Avlandıktan sonra balıkların sadece boyunun ölçülmesiyle denizlerde balık varlığının korunamayacağı açıktır. Bu noktada kayıt dışı balıkçılık ile plansız avlanmanın engellenmesi gibi önleyici tedbirlerin alınması ve denetimlerin etkin bir şekilde yapılması gerekmektedir. Koruyucu tedbirlerin alınması her zaman sorun ortaya çıktıktan sonra çözmeye çalışmaktan daha etkili ve ekonomik bir yöntemdir. Bu noktada tezgâhta balık boyunun ölçülmesinden ziyade denize açılmadan önce gemilerin ve kullanılacak ağların denetim altında tutulması daha etkili bir çözüm olacaktır.

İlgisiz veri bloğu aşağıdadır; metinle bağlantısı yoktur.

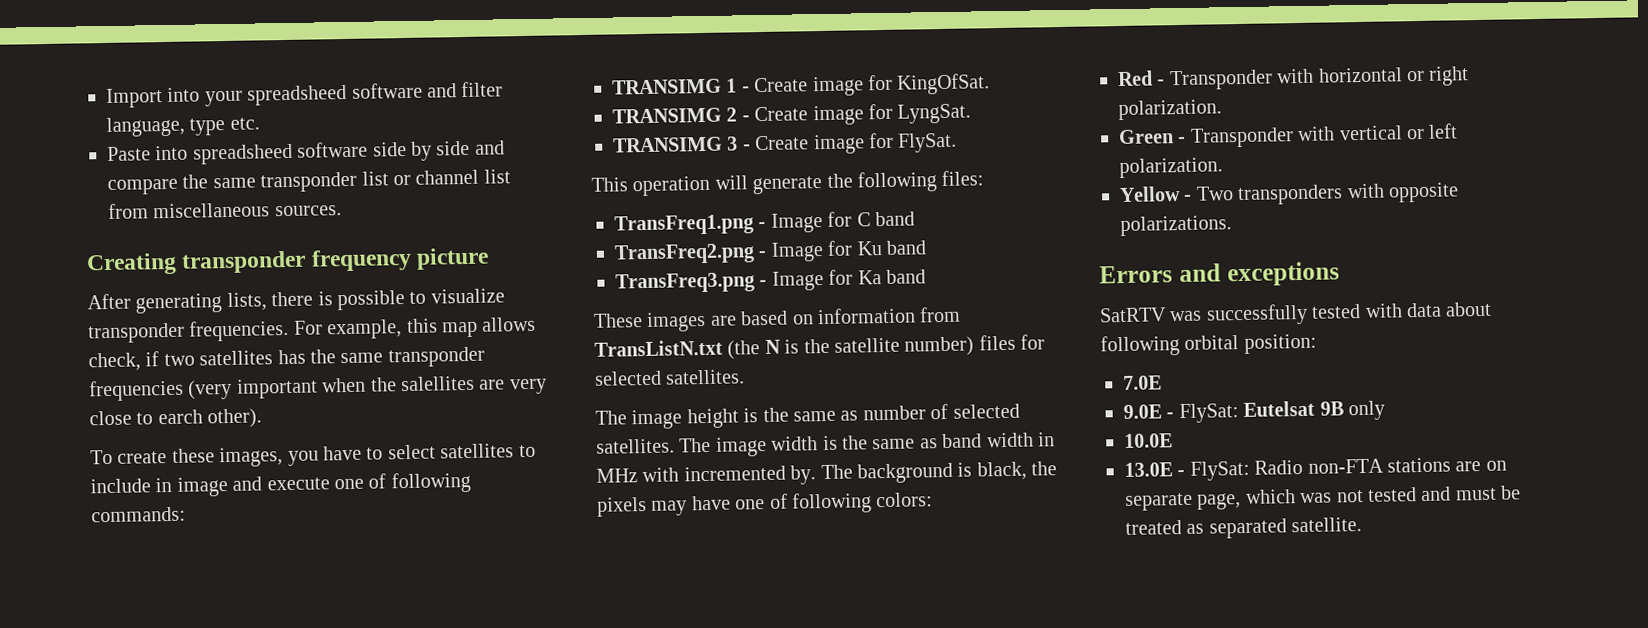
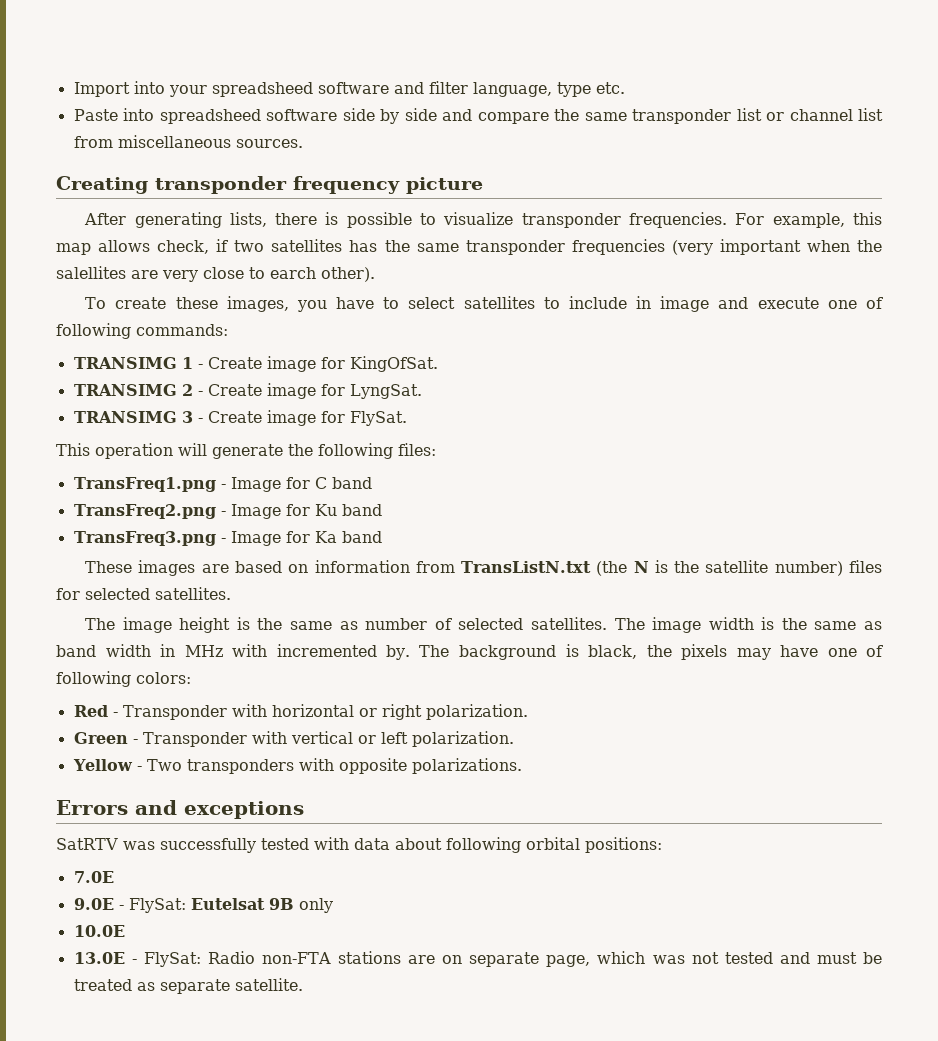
[1243,333,1317,354] position: -> [585,837,662,853] positions:
[1208,518,1287,539] separated -> [159,979,230,994] separate

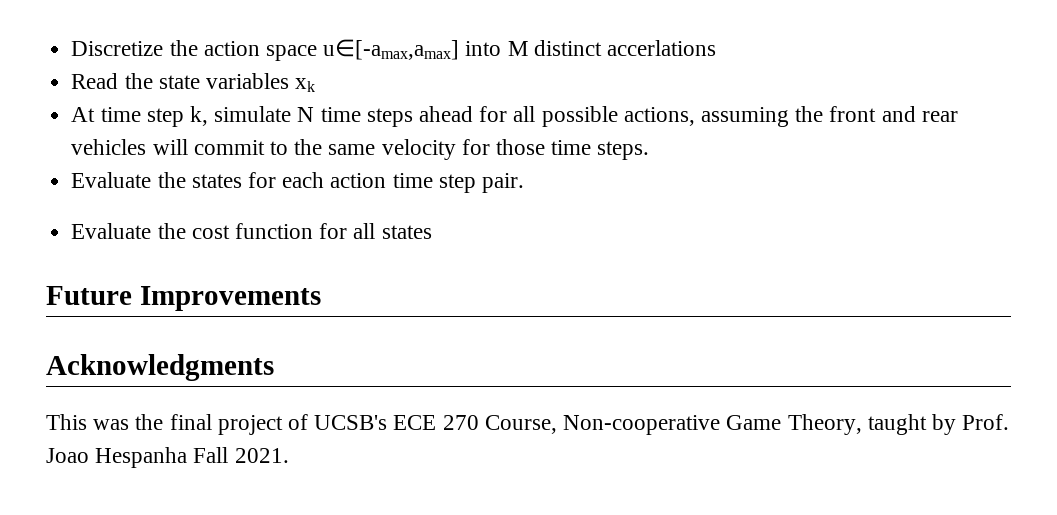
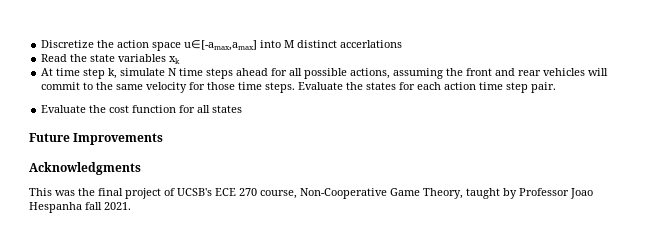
(650, 150) // -> (296, 87) none
[484,415,721,435] Course, Non-cooperative -> [260,188,387,199] course, Non-Cooperative
[962,414,1010,430] Prof. -> [519,188,569,196] Professor
[193,447,229,463] Fall -> [85,202,102,210] fall

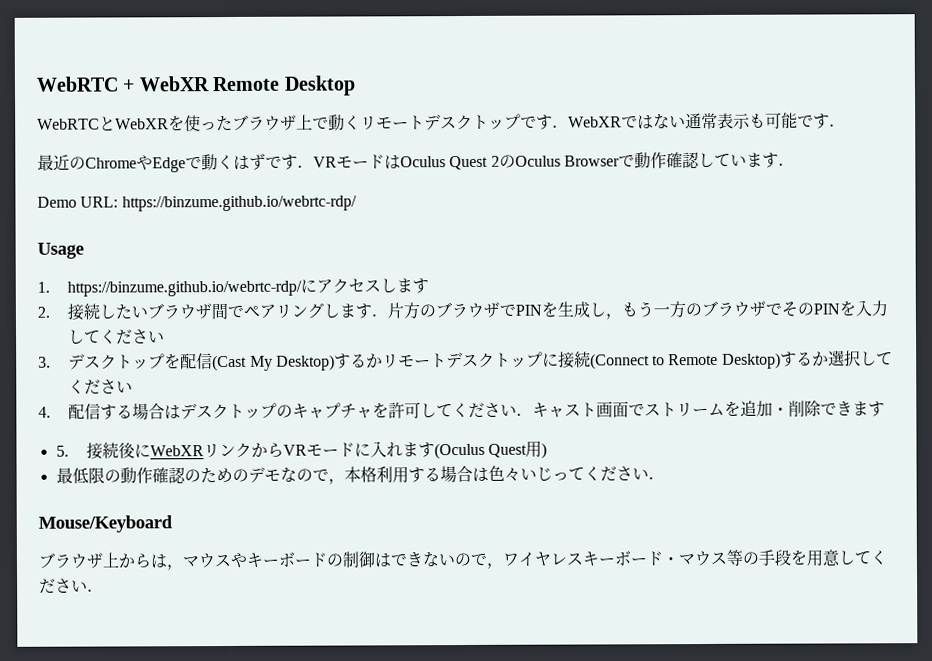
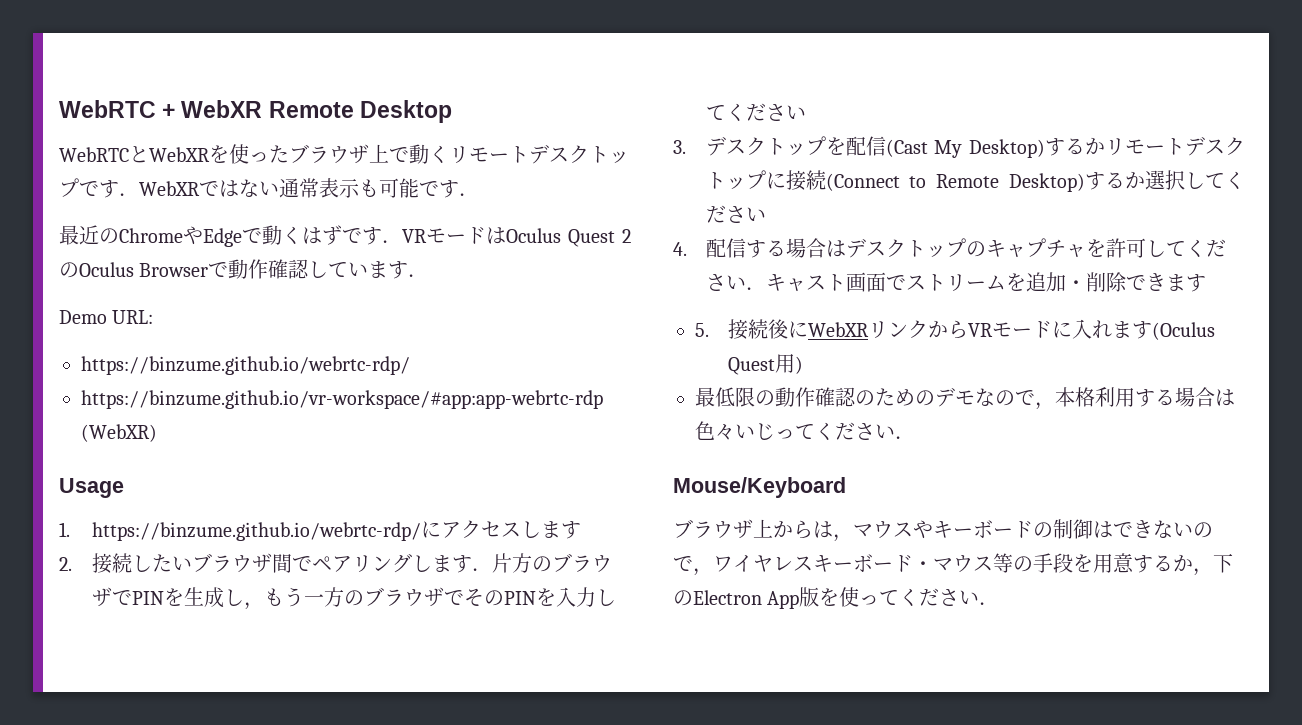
[121,195,357,212] https://binzume.github.io/webrtc-rdp/ -> [81,356,410,375] [81,390,603,409] [81,424,157,442] // https://binzume.github.io/webrtc-rdp/ // https://binzume.github.io/vr-workspace/#app:app-webrtc-rdp (WebXR)
[838,550,855,566] し -> [1133,553,1233,576] [673,587,880,609] するか，下のElectron App版を使っ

Bir diğer konu ise denizlerin ve iç suların sanayi atıkları, kanalizasyon, çöpler ve ilaçlarla kirletilmesidir. Bu durum, sulardaki mikroplastik, kimyasal madde ve dışkı kökenli mikroorganizma miktarının artması başta olmak üzere ciddi bir çevre kirliliğine neden olarak sulardaki ekosistemin bozulmasına sebebiyet vermektedir. Bu kirleticiler ayrıca su canlılarının dokularında ağır metal, antibiyotik ve hastalık yapıcı mikroorganizmaolarak birikmekte olup özellikle balık ve midye başta olmak üzere su ürünleri tüketenler için de bir sağlık riski oluşturmaktadır.
Günümüzde balıklarda antibiyotik ve ağır metal kalıntısı ciddi bir sorun haline gelmiştir. Antibiyotik kalıntısı genellikle çiftlik balıklarıyla, ağır metaller ise daha çok büyük dip balıklarıyla ilişkilendirilmektedir.

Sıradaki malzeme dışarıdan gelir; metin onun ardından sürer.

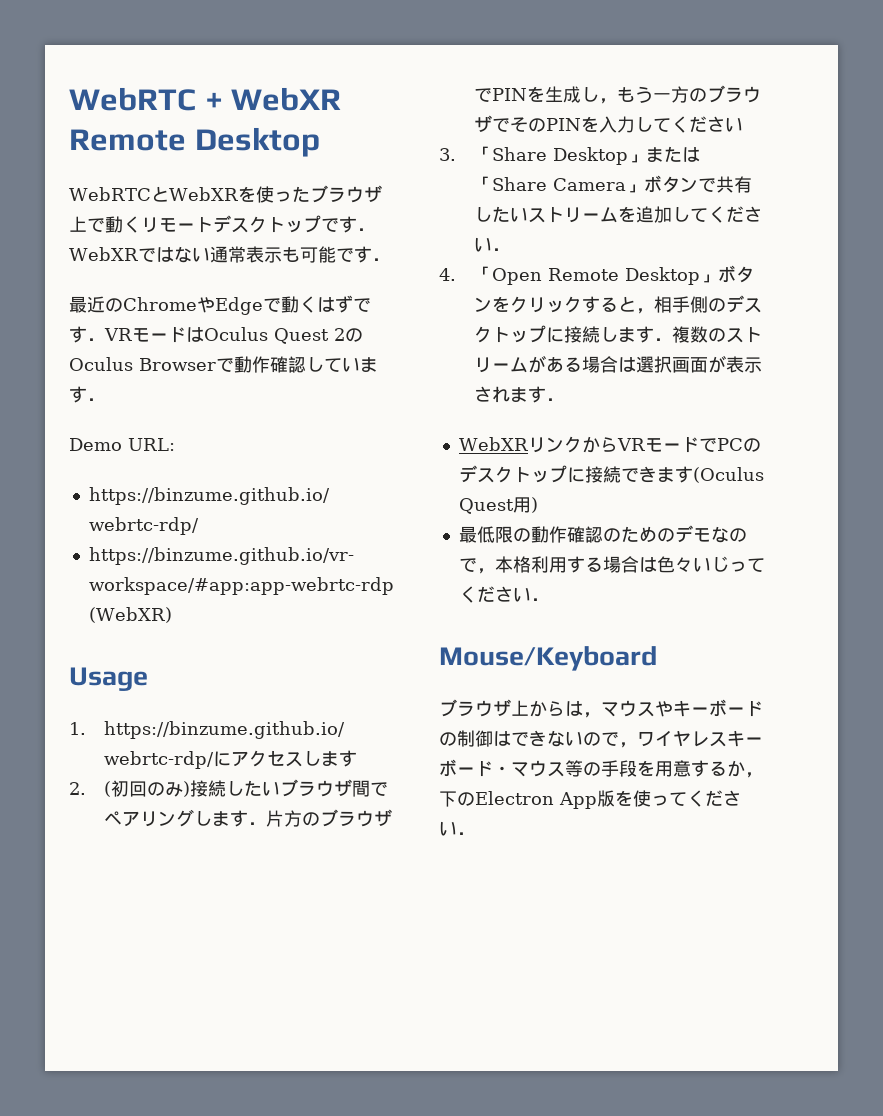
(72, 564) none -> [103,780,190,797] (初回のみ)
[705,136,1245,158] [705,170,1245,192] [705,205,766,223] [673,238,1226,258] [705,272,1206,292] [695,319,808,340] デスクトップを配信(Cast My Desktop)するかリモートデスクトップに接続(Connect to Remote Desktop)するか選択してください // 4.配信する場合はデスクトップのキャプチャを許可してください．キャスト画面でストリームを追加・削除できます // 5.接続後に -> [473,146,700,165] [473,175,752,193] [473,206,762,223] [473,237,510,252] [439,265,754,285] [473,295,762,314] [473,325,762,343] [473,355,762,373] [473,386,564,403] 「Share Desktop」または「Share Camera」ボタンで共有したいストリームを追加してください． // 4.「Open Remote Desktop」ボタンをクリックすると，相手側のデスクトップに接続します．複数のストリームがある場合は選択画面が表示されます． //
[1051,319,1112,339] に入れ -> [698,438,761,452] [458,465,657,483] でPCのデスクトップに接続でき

Midye gibi çift kabuklu deniz canlıları filtrasyonla beslenirler. Adeta suyu süzerek tüm kirleticileri dokularında biriktirmektedirler.Bu kirleticilerin başında hastalık yapıcı viral ve bakteriyel etkenler gelmektedir. Bu canlıların temiz sularda üretilmesi, hijyenik koşullarda işlenmesi, iyi pişirilmesi veuygun şartlarda muhafaza edilmesi gerekmektedir. Bu gıdaların güvenilir işletmelerden alınması ve doyacak kadar değil tadımlık olarak az miktarda tüketilmesi sağlığın korunması açısından önem taşımaktadır.